Attention parents, teachers, rabbis, and anyone else entrusted with cultivating the spiritual and moral development of the young: Take away your children’s books, ban all homework for a while, sit them down in front of the TV, and make them watch Preacher.

Sure, the show, which premiered this week, features spontaneous combustions, impalings on a plane, a ballet of stabbings, a homemade bazooka, and a character accurately named Arseface—and that’s just the first 30 minutes of the very first episode. But it also manages the very difficult feat of being simultaneously the most outrageously fun and the most theologically serious show on television, and the pleasures of contemplating the machinations of free will while gawking at a character holding up a gooey bit of flesh, say, and wondering whether it’s a slice of shawarma or a severed ear are too great to resist…. Custer is too busy to do much reading, but if he did he might’ve dug Abraham Joshua Heschel. Describing a world Custer would immediately recognize, Heschel lamented the fact that, too often these days, “faith is completely replaced by creed, worship by discipline, love by habit; when the crisis of today is ignored because of the splendor of the past; when faith becomes an heirloom rather than a living fountain; when religion speaks only in the name of authority rather than with the voice of compassion—its message becomes meaningless.”

The preacher is here to fix all that, and his approach is one Heschel would’ve applauded, give or take a few broken bones.
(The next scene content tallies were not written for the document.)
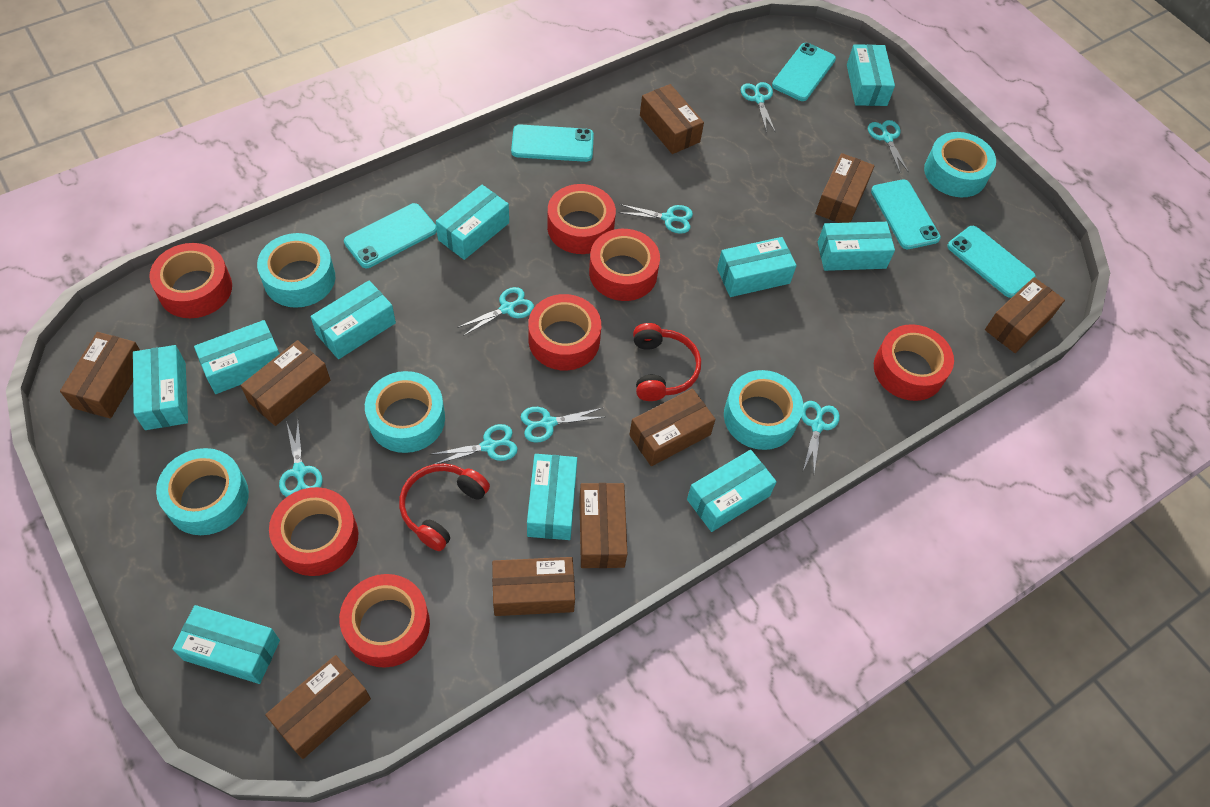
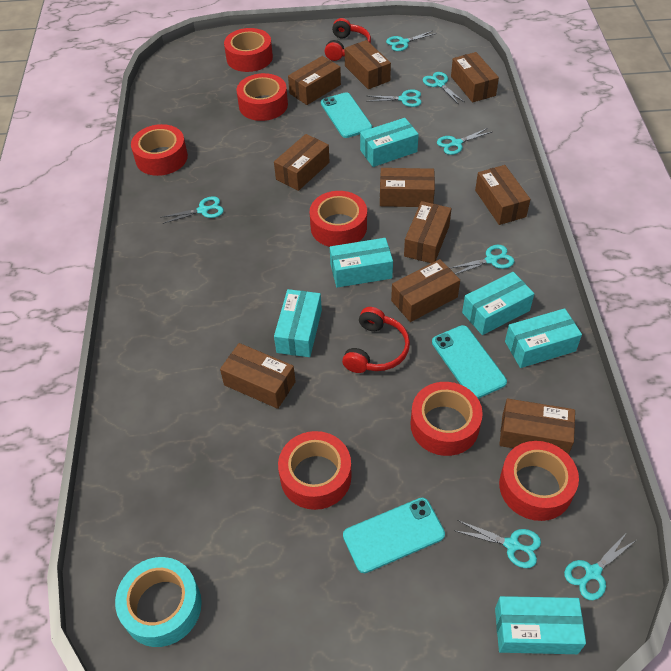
brown box: 9 -> 10
turquoise box: 10 -> 6
turquoise phone: 5 -> 3
turquoise tape: 5 -> 1

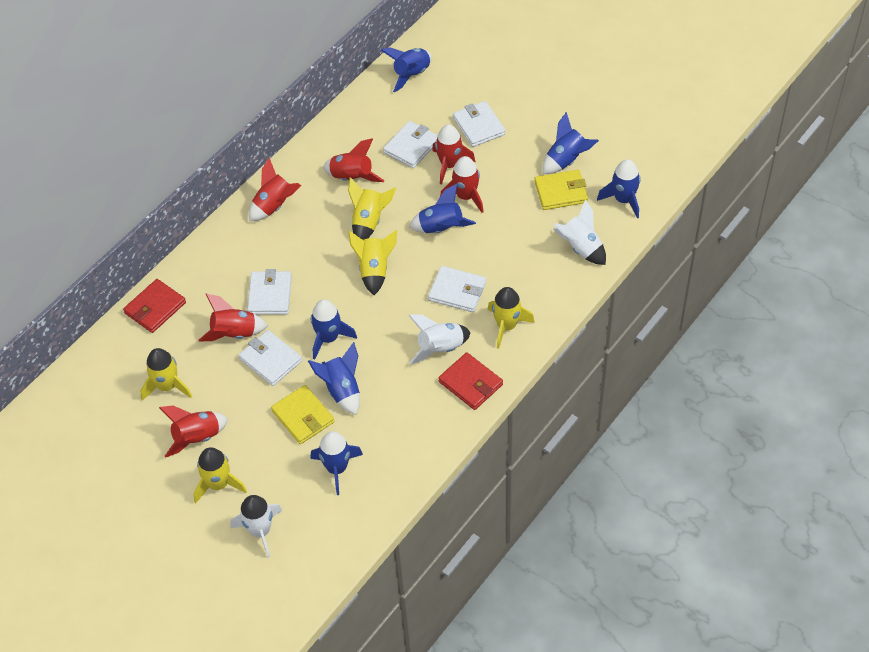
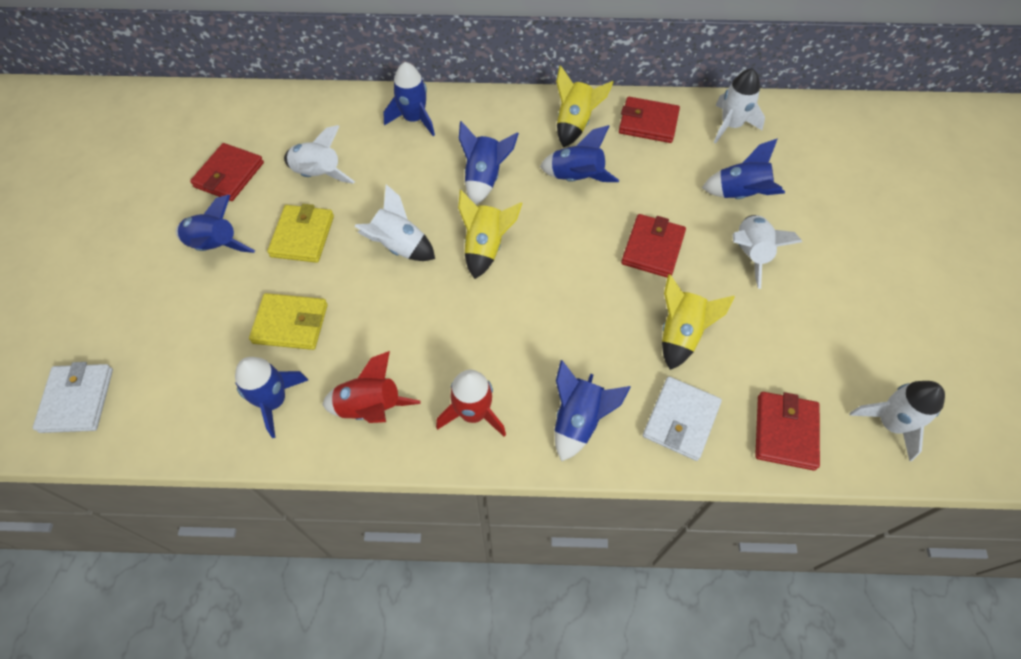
red rocket: 6 -> 2
red wallet: 2 -> 4
white rocket: 3 -> 5
white wallet: 5 -> 2
yellow rocket: 5 -> 3

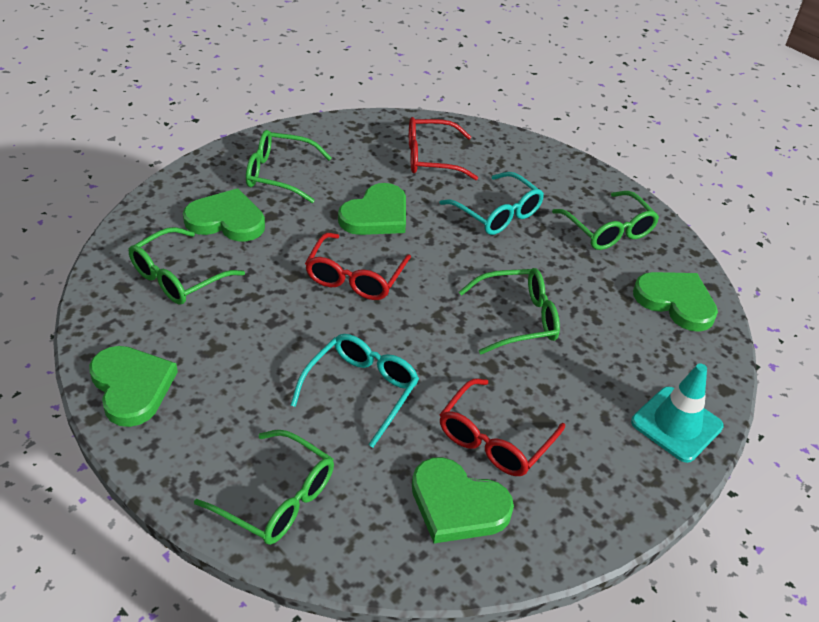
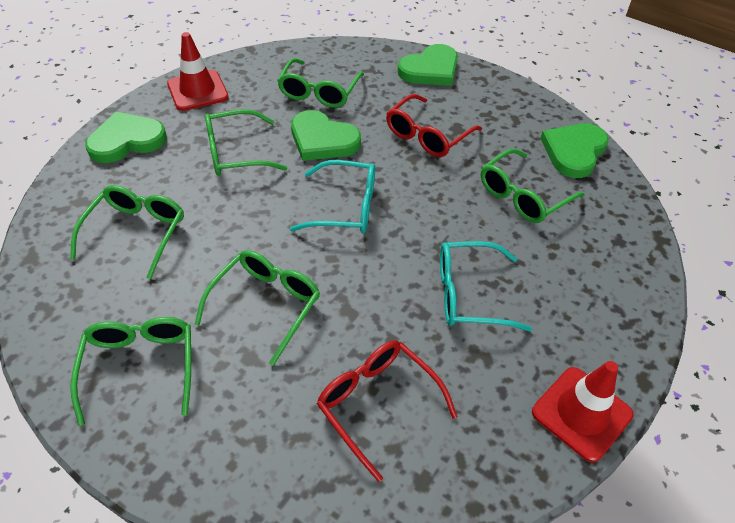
green glasses: 5 -> 6
green heart: 5 -> 4
red glasses: 3 -> 2
red traffic cone: 0 -> 2
turquoise traffic cone: 1 -> 0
Realizing early on that sermons and strictures make for a very poor engine with which to move hearts and minds, Custer, like Heschel, learns the power of radical amazement, the art of waking up in the morning and taking nothing for granted.

Cinemax’s “Outcast” stars Patrick Fugit (“Almost Famous”) and also has a supernatural theme, with demon possession and a clergyman character called Reverend Anderson (Philip Glenister), who says, “Church is not optional. This is the only thing that will fortify us, sustain us, inoculate us against the darkness.” The series is from the creator of the popular zombie series, “The Walking Dead.”

Hulu has a new series about a cult called “The Path,” starring Aaron Paul (“Breaking Bad”). His character has been a committed member of a religious group with his wife, but he suffers a crisis of faith that he knows means he risks losing everyone he cares about. Hugh Dancy plays the group’s charismatic leader.

And coming this fall, we have a comic take on heaven with Kristen Bell as a woman sent there by mistake. It’s called “The Good Place” and it’s coming to NBC. It may be a sitcom, but like the other shows in this list, it engages with some spiritual and theological topics in a compelling way.